Since virtually every other authorized mode in the Amateur Service is allowed by 97.119 to ID by the communications method being employed for the primary communications, it is reasonable that SS stations have this same freedom. If the SS station is sending voice, then the ID is in SS-voice in the English language - this is already covered by 97.119(b)(2). If the SS station is sending data, then the ID should use a standard data format (e.g., ASCII callsign information) - this is already covered by 97.119(b)(3). If images, then 97.119(b)(4) already covers the ID requirement.

If the ideal of efficient spectrum utilization is indeed a goal of these proceedings, the requirement of a narrowband ID is contrary and should be eliminated.

If a malicious individual wants to use an SS transmitter to cause harmful interference, he or she will likely have to be discovered via direction-finding (DF) techniques, just as the few malicious interferers are tracked today. In spite of requirements that they identify themselves, such operators are unlikely to comply with the rule that they provide a narrowband-compatible station ID.

My point is that it is in the SS station operator's self-interest to promulgate information about his station in a manner that is easily discovered or he cannot communicate with other stations. If the only means employed to do this is SS, then the implication is that SS is sufficiently entrenched that monitoring receivers are readily available at inexpensive prices.

For these reasons and others, I respectfully submit that it is logical and compelling for the Commission to rescind Part 97.119(5) as a part of this rulemaking.

Station Record Keeping

Part 97.311(e) places a significant record-keeping burden on any station operator who wishes to use an SS radio. This level of record-keeping presents a serious impediment to an amateur who wishes to experiment with this mode. There is no similar record-keeping requirement for any other mode of operation within amateur radio, so it only seems rational to ask the question:

How does this detailed level of record keeping assist in the Commission's stated purpose of this proceeding to, among others, "encourage the amateur service community to expand its experimental activities with SS" and to allow "licensees flexibility to develop more effective and efficient uses of the radio spectrum"?

A person performing technical investigation and experimentation will, as a normal part of that process, keep such records as he or she deems appropriate to document the phenomenon or feature being investigated. The fact that the information being sent may represent a voice, a picture, or text may be irrelevant. If the methods employed are generally known to practitioners of the art and well-understood, a requirement to keep a detailed technical description of a circuit's operation seems superfluous.

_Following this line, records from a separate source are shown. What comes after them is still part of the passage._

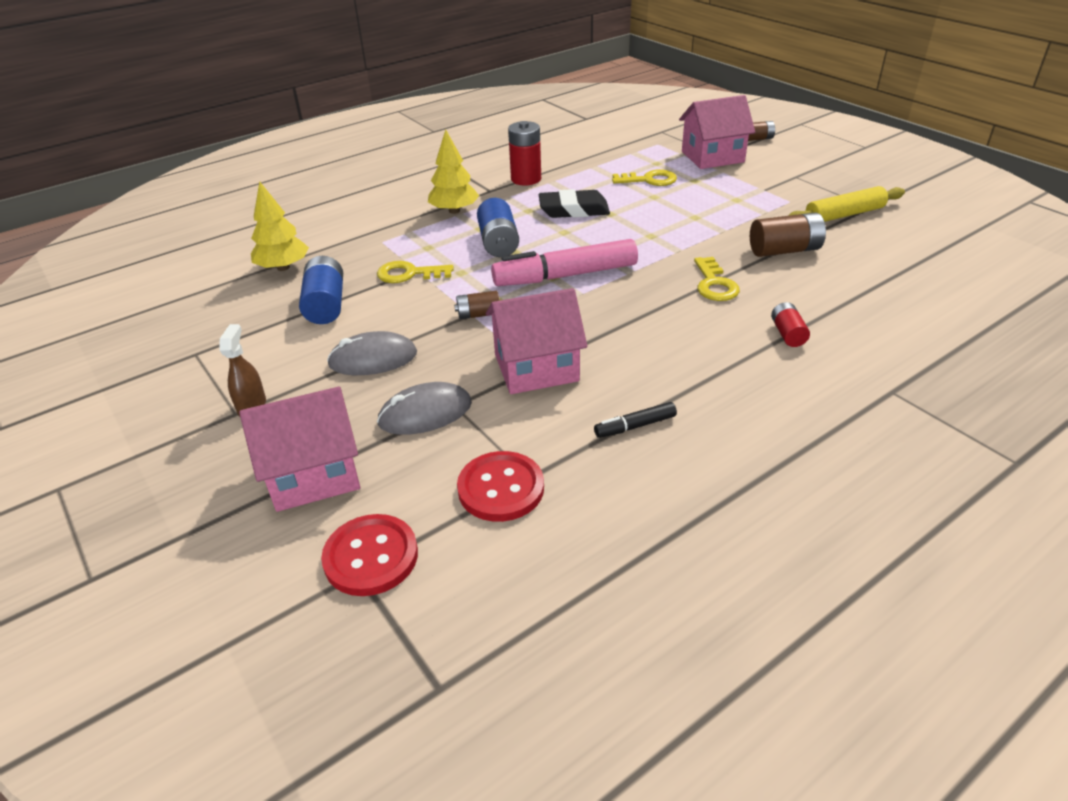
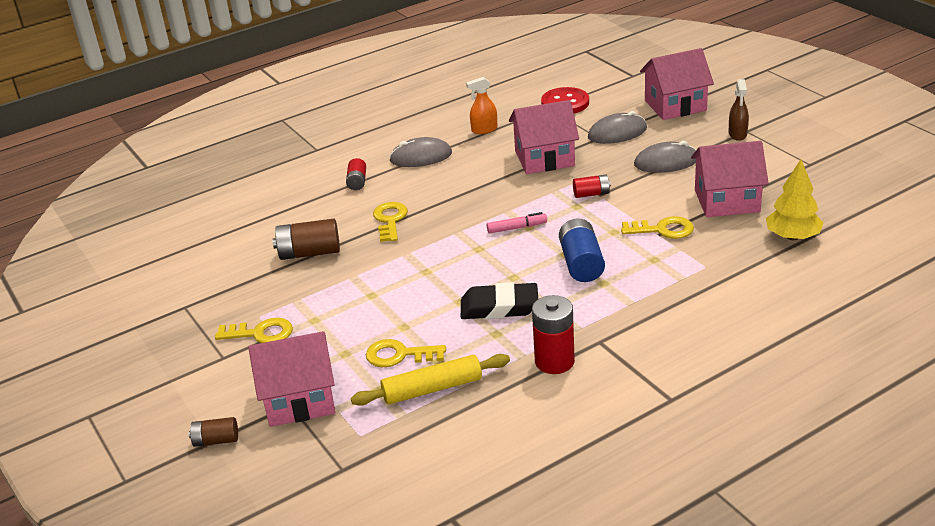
camera: 175 degrees left, 5 degrees down
(325, 305) = (727, 201): blue battery -> pink house
(371, 557) = (628, 79): red button -> none
(454, 211) = (637, 308): yellow tree -> none
(478, 314) = (591, 194): brown battery -> red battery
(565, 275) = (517, 228): pink marker -> pink marker, size x0.46
(635, 426) = (484, 130): black marker -> orange spray bottle
(717, 373) = (421, 157): none -> grey mouse
(777, 190) = (261, 333): none -> yellow key
(844, 215) = (220, 295): yellow rolling pin -> yellow rolling pin (432, 389)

Further, if the experimenter is using a subset of available packaged integrated circuits to perform a function, detailed information regarding the internal operation of the chip may not be easily available for him or her to provide the documentation required by this rule. This may preclude the use of readily available, proven technology for portions of an experimental SS radio design.

In order for SS to become generally useful in the Amateur Radio Service, it must necessarily be used by communicators as well as technical developers.

A person whose pursuit of SS within amateur radio is simply to utilize a more interference-resistant mode in, say, a local emergency (flood, fire, etc.) may not have the technical expertise or know-how to comply with this rule. This doesn't limit their ability to effectively use the SS radio as a practical matter.

I suggest that technical investigators will create records pertinent to the investigation as a natural course of their investigation, and that potential communicators will often not be in a position to comply with the present rule due to a lack of information and understanding.

Thus, I request the Commission:

1) drop the present requirement and mark 97.311(e) as "reserved" or

2) rewrite 97.311(e) to read in its entirety "Logs and notebooks pertaining to technical investigations in SS on amateur radio frequencies be retained by the licensee for a period of one year following the date of the last entry."

Power Control

Part 97.311(g) currently allows SS emissions with a maximum power output of 100 watts. This seems a reasonable limit, and it is very simple to construct a transmitter which falls within this rule.

The proposed rule modifies this considerably, requiring a measurement of received energy per bit, spectral power density of noise and interference. Then a computation must be performed and a limit of the received signal strength be enforced by the local station commanding the distant transmitter to adjust its power output level.

Implementation of this rule might be feasible (technically and economically) in point-to-point communications between two Amateur stations. It is being done in commercial CDMA cellular telephones because it is technically necessary in a system of numerous mobiles "connected" to a central cell site using DSSS modulation techniques.

Unfortunately, to allow cooperative operation of SS radios from multiple sources, control protocols must be designed, agreed upon and implemented. It is one thing for an innovative cellular manufacturer to promulgate such protocols under the umbrella of its various patents; it is quite another for multiple, parallel and independent developers, such as amateurs, to define, agree upon and implement such a scheme as a practical matter. This requirement effectively places a significant barrier to be overcome and a barrier which in itself constrains traditional amateur communications practice.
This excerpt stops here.